**Your task**
What follows are records. Restate all of them word for word.

Stored data:
● ● ●

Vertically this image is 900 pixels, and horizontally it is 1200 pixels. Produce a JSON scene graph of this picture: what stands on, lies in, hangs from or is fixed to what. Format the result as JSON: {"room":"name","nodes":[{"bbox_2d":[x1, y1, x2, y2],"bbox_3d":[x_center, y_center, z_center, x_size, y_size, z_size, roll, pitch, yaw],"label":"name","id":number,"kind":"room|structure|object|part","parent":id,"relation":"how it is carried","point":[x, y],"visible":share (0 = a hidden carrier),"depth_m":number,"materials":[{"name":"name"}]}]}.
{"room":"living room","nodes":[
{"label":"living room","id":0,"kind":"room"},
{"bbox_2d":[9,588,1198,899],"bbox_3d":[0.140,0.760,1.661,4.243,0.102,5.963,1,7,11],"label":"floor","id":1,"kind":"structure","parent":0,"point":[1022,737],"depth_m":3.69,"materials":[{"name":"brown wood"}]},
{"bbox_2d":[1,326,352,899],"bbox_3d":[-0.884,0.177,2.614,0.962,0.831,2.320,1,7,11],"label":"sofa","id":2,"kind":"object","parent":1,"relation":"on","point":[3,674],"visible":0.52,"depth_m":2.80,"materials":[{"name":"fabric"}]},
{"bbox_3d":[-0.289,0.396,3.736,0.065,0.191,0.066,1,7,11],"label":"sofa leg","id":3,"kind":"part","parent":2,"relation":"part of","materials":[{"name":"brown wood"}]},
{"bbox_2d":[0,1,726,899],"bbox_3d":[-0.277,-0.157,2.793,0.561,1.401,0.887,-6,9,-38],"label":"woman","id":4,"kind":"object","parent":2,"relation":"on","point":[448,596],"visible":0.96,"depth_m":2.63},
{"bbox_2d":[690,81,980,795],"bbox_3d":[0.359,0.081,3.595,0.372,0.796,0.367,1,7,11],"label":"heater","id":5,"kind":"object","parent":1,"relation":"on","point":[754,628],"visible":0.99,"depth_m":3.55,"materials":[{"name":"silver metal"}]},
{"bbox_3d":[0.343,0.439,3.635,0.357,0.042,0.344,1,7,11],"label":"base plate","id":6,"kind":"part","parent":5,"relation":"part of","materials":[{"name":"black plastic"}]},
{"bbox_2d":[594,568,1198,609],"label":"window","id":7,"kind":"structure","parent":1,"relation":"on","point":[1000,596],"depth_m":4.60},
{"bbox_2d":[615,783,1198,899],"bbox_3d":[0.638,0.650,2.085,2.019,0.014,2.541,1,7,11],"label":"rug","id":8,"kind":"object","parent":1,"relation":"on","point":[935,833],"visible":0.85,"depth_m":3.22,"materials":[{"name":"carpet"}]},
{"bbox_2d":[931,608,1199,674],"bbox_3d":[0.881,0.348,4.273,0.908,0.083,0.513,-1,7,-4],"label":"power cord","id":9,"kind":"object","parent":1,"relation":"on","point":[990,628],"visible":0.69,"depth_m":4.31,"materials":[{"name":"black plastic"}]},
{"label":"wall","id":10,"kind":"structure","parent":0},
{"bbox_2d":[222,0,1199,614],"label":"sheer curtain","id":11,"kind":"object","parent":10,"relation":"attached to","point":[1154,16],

● ● ●

**Task solution**
Vertically this image is 900 pixels, and horizontally it is 1200 pixels. Produce a JSON scene graph of this picture: what stands on, lies in, hangs from or is fixed to what. Format the result as JSON: {"room":"name","nodes":[{"bbox_2d":[x1, y1, x2, y2],"bbox_3d":[x_center, y_center, z_center, x_size, y_size, z_size, roll, pitch, yaw],"label":"name","id":number,"kind":"room|structure|object|part","parent":id,"relation":"how it is carried","point":[x, y],"visible":share (0 = a hidden carrier),"depth_m":number,"materials":[{"name":"name"}]}]}.
{"room":"living room","nodes":[
{"label":"living room","id":0,"kind":"room"},
{"bbox_2d":[9,588,1198,899],"bbox_3d":[0.140,0.760,1.661,4.243,0.102,5.963,1,7,11],"label":"floor","id":1,"kind":"structure","parent":0,"point":[1022,737],"depth_m":3.69,"materials":[{"name":"brown wood"}]},
{"bbox_2d":[1,326,352,899],"bbox_3d":[-0.884,0.177,2.614,0.962,0.831,2.320,1,7,11],"label":"sofa","id":2,"kind":"object","parent":1,"relation":"on","point":[3,674],"visible":0.52,"depth_m":2.80,"materials":[{"name":"fabric"}]},
{"bbox_3d":[-0.289,0.396,3.736,0.065,0.191,0.066,1,7,11],"label":"sofa leg","id":3,"kind":"part","parent":2,"relation":"part of","materials":[{"name":"brown wood"}]},
{"bbox_2d":[0,1,726,899],"bbox_3d":[-0.277,-0.157,2.793,0.561,1.401,0.887,-6,9,-38],"label":"woman","id":4,"kind":"object","parent":2,"relation":"on","point":[448,596],"visible":0.96,"depth_m":2.63},
{"bbox_2d":[690,81,980,795],"bbox_3d":[0.359,0.081,3.595,0.372,0.796,0.367,1,7,11],"label":"heater","id":5,"kind":"object","parent":1,"relation":"on","point":[754,628],"visible":0.99,"depth_m":3.55,"materials":[{"name":"silver metal"}]},
{"bbox_3d":[0.343,0.439,3.635,0.357,0.042,0.344,1,7,11],"label":"base plate","id":6,"kind":"part","parent":5,"relation":"part of","materials":[{"name":"black plastic"}]},
{"bbox_2d":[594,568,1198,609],"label":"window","id":7,"kind":"structure","parent":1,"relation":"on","point":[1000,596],"depth_m":4.60},
{"bbox_2d":[615,783,1198,899],"bbox_3d":[0.638,0.650,2.085,2.019,0.014,2.541,1,7,11],"label":"rug","id":8,"kind":"object","parent":1,"relation":"on","point":[935,833],"visible":0.85,"depth_m":3.22,"materials":[{"name":"carpet"}]},
{"bbox_2d":[931,608,1199,674],"bbox_3d":[0.881,0.348,4.273,0.908,0.083,0.513,-1,7,-4],"label":"power cord","id":9,"kind":"object","parent":1,"relation":"on","point":[990,628],"visible":0.69,"depth_m":4.31,"materials":[{"name":"black plastic"}]},
{"label":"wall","id":10,"kind":"structure","parent":0},
{"bbox_2d":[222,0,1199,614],"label":"sheer curtain","id":11,"kind":"object","parent":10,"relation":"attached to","point":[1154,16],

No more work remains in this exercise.